After reading Scott's blog, it looks like there is some serious hacking going on in Indonesia..
Vijay Laxmi
Thursday, March 14, 2013 11:56:57 PM UTC
Has Amazon responded to this blog post? I'm kind of curious.
John Dunagan
Thursday, September 19, 2013 9:32:21 PM UTC
Speaking of Amazon's customer service and IP addresses: I had an issue where my 4 year old daughter bought a couple ebooks on my Kindle (she was just tapping the screen -- no clue what she was doing). I contacted Amazon to inquire if they could verify the IP address from where the order was placed and I was told "we don't have the ability to do that." I assumed they meant at their level of customer service they couldn't do it so I asked to be transferred to someone who can look it up. Finally a "manager" told me that nobody at Amazon can look up the IP address associated with an order! What utter BS!
CMike
Thursday, September 26, 2013 7:13:07 AM UTC
@Cmike I have seen few of sites which are operation with that services. Al though a site like amazon have a good identity protection system but i am also amazed to see that why ip with the order is not associated amazon has to provide ip adress with the order details.
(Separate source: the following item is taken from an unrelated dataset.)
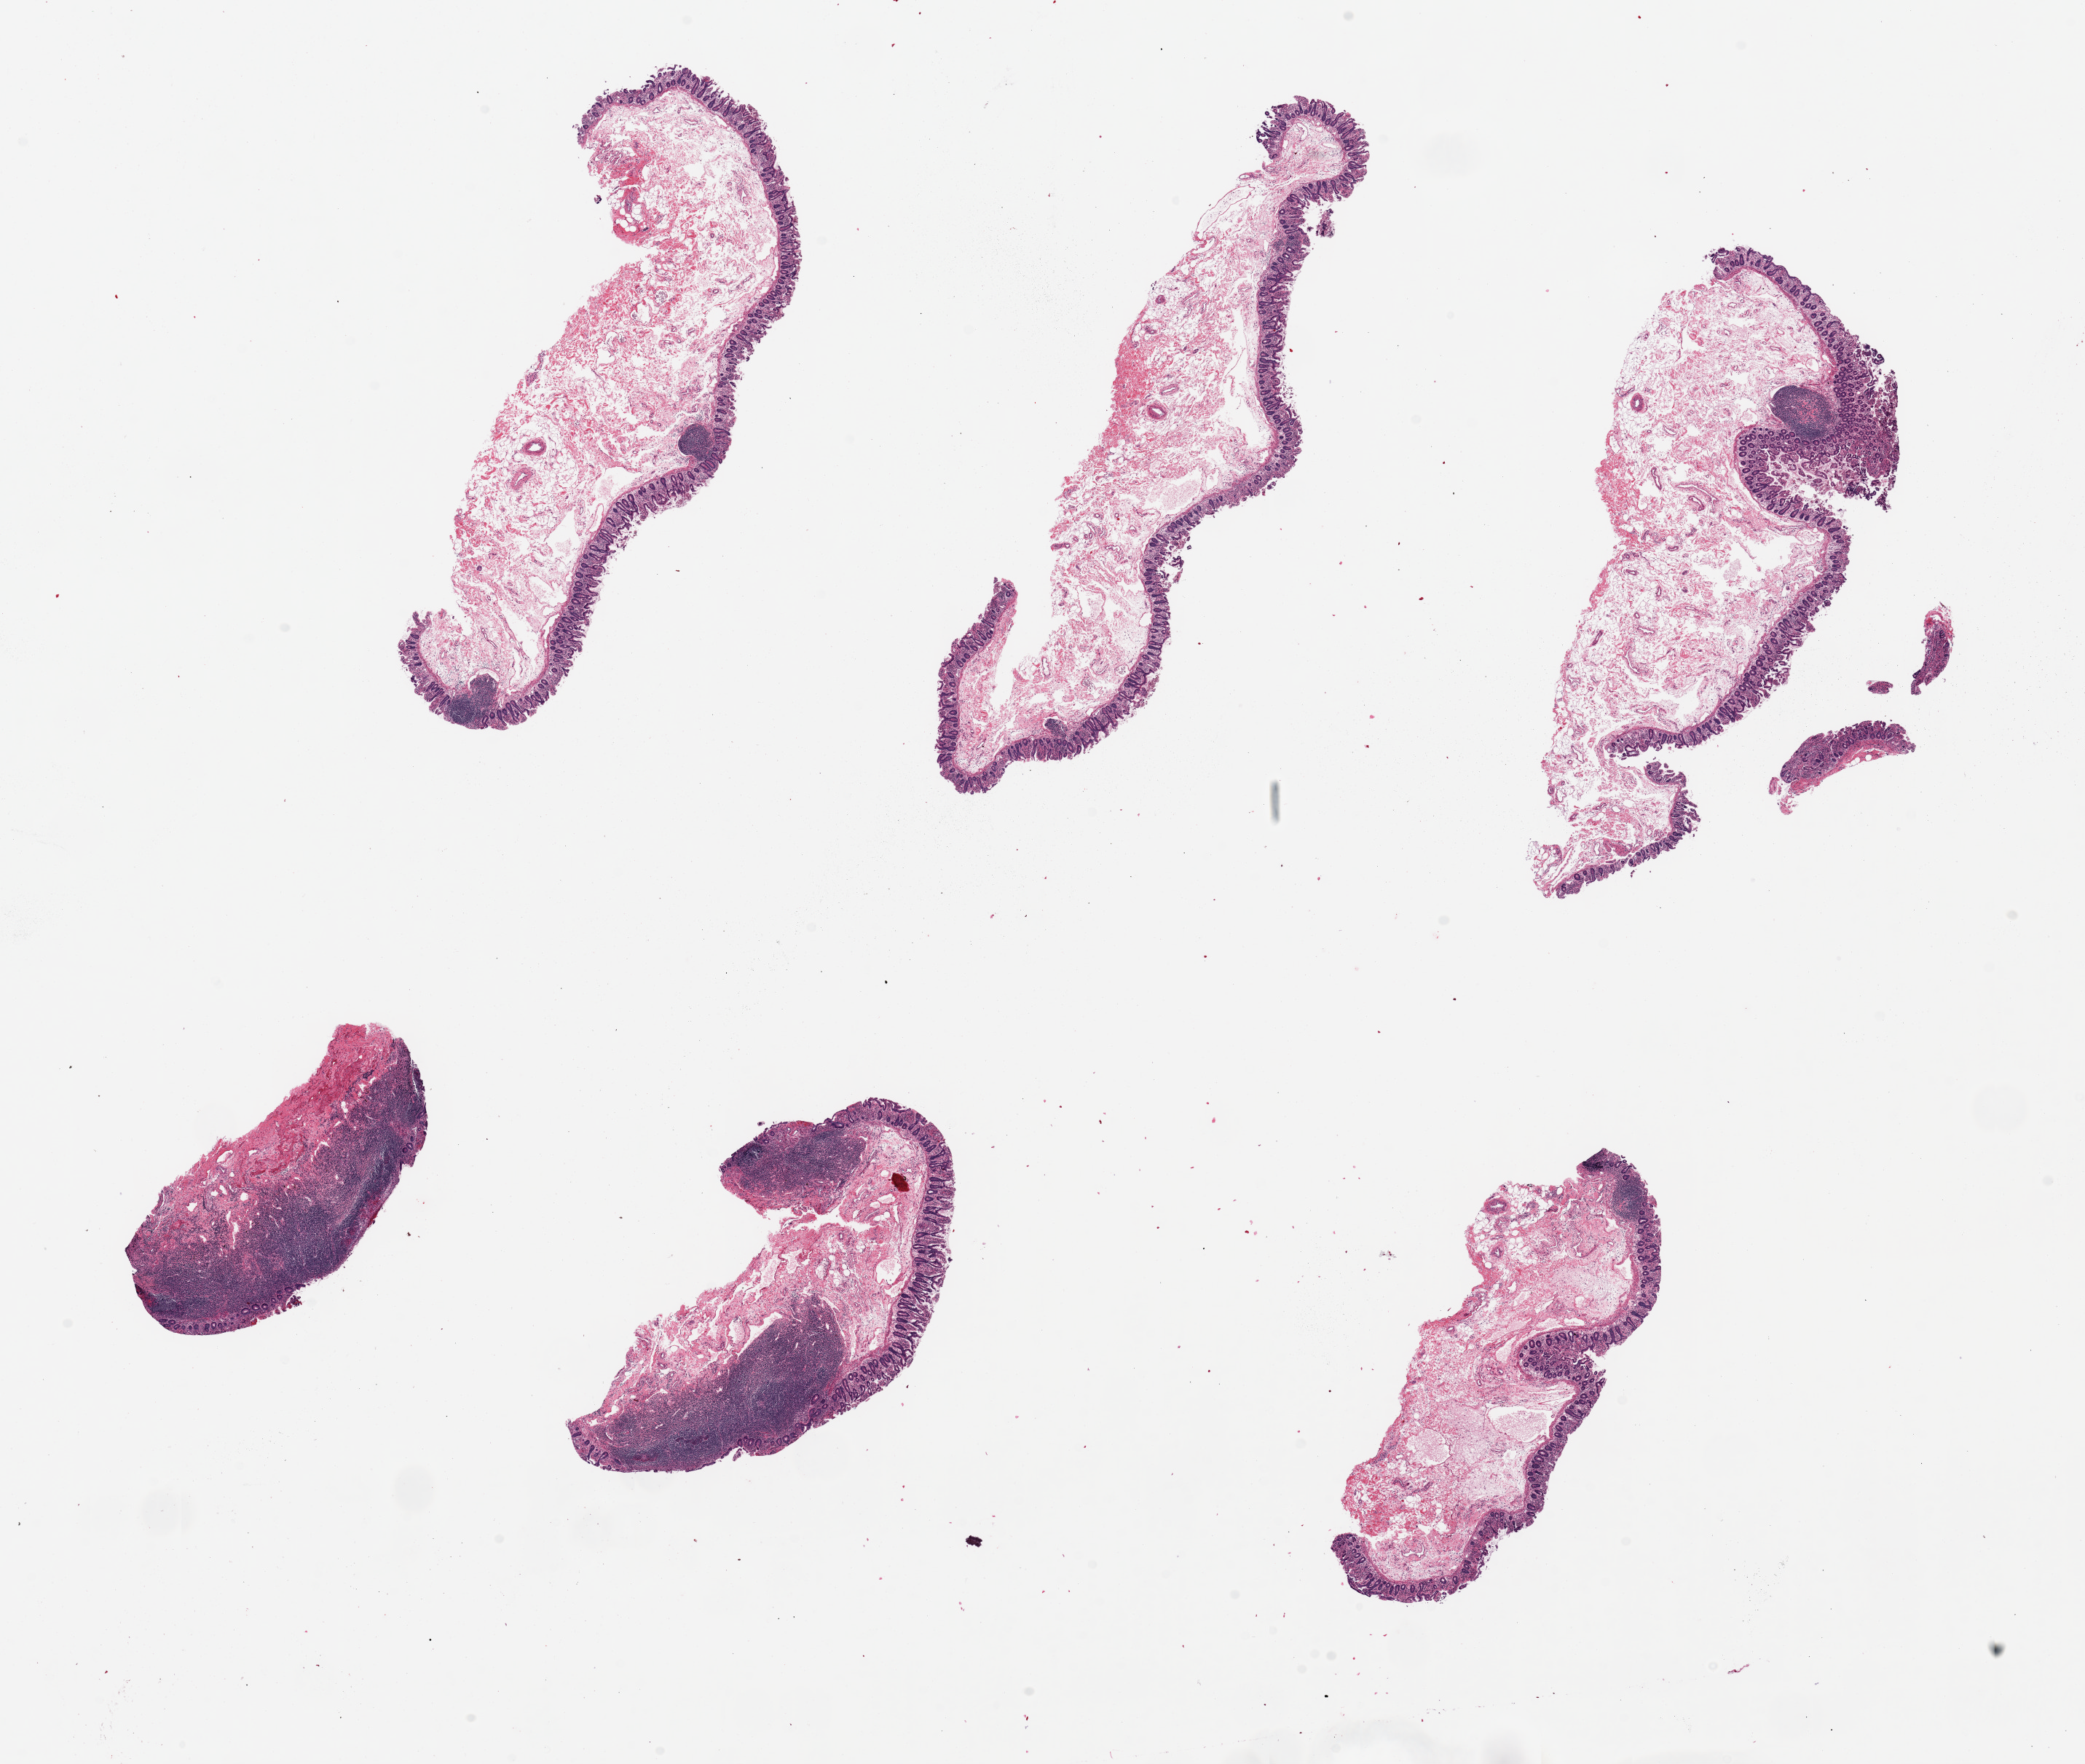
Digitized hematoxylin and eosin (H&E)-stained section, shown as a low-resolution overview of the whole scanned area (about 22.6 x 19.2 mm, slide scanned at 20x); PAXgene-fixed paraffin-embedded (PFPE) section; target tissue: ileum; donor tissue sample. Donor: male.
Pathologist's review note for this sample: 6 pieces, ~7x2mm minimal muscle; only 2 have significant lymphoid cells; Abundant fat/mucosa in 5.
like http://enhanced-identity-theft-protection.com/irs-identity-theft-form-can-provide-you-better-protection/ give an ip adress when a user came to site and enter his login.
jennieingrasm
Sunday, November 24, 2013 6:42:13 PM UTC
I found out later from a federal website (can't find the source) that companies are required to turn over to you any applications or forms filled out by somebody impersonating you. Doesn't matter too much because you got the chat logs but just so others know, companies are required by law to turn that stuff over to you.
Comments are closed.

Disclaimer: The opinions expressed herein are my own personal opinions and do not represent my employer's view in any way.